Pada proses penentuan skala sikap ini, pun guru sudah mengalami kendala karena tidak mudah menilai sikap seseorang. Apalagi jumlah siswa per kelas tak kurang dari 40 siswa. Akan berbeda jika siswa maksimal 8 orang misalnya bagi sekolah-sekolah ABK. Meskipun sedikit atau banyak, menilai kondisi anak ABK tentu tak semudah bagi anak-anak pada umumnya.
Melihat fenomena tersebut, dan ketika Menteri Pendidikan pak Anies Baswedan memutuskan untuk menghentikan kurikulum 2013 tersebut rerata guru berucap syukur. Bahkan ada yang sampai sujud syukur lantaran beban emosional yang dialami guru, siswa dan orang tua siswa menjadi terlepaskan.
Kembali pada kurikulum 2006 (KTSP) apakah guru tidak mengeluh?
Kembali pada persoalan bahwa kurikulum apapun di dunia ini, terkhusus bagi guru-guru di Indonesia hakekatnya sama saja. Semua tergantung guru, siswa dan ketersediaan sarana dan prasarana di sekolah. Jika sewaktu diluncurkan kurtilas guru mengeluh karena dianggap ribet, tentu harapannya KTSP tersebut menghentikan keluhan guru-guru tersebut sehingga mereka menjadi lebih konsentrasi dan menikmati lantaran harapan mereka tentang pembatalan kurtilas benar-benar diapresiasi pemerintah.

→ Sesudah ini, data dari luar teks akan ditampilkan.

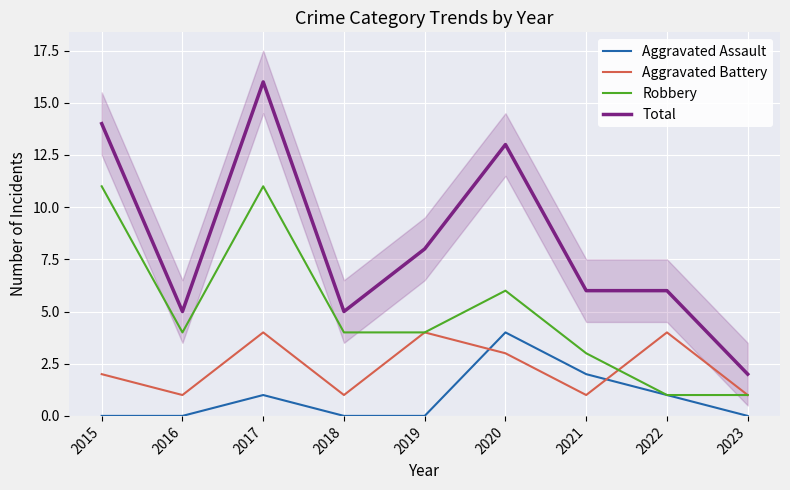

Where does the Robbery series first go above 4?

2015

Namun sekali lagi, kurikulum di Indonesia selalu penuh dengan pro kontra. Saya teringat sewaktu saya masih sekolah dasar, waktu itu berlaku kurikulum CBSA (Cara Belajar Siswa Aktif) di mana menuntut siswa untuk belajar mandiri sedangkan guru hanya mendampingi siswa. Tapi faktanya CBSA pun disalah artikan sebagai Catat Buku Sampai Habis. Seolah-olah siswa hanya disuruh mencatat buku pelajaran sampai selesai. Sedangkan guru hanya duduk diam di bangkunya sambil mengamati siswa-siswanya. Padahal semestinya guru mendampingi siswa dalam proses belajar, termasuk misalnya tatkala siswa dituntut untuk melakukan eksplorasi terkait mata pelajaran IPA. Guru menjadi fasilitator disiapkannya perangkat eksperimen, mengarahkan, mengawasi dan mengevaluasi hasil kerja siswa.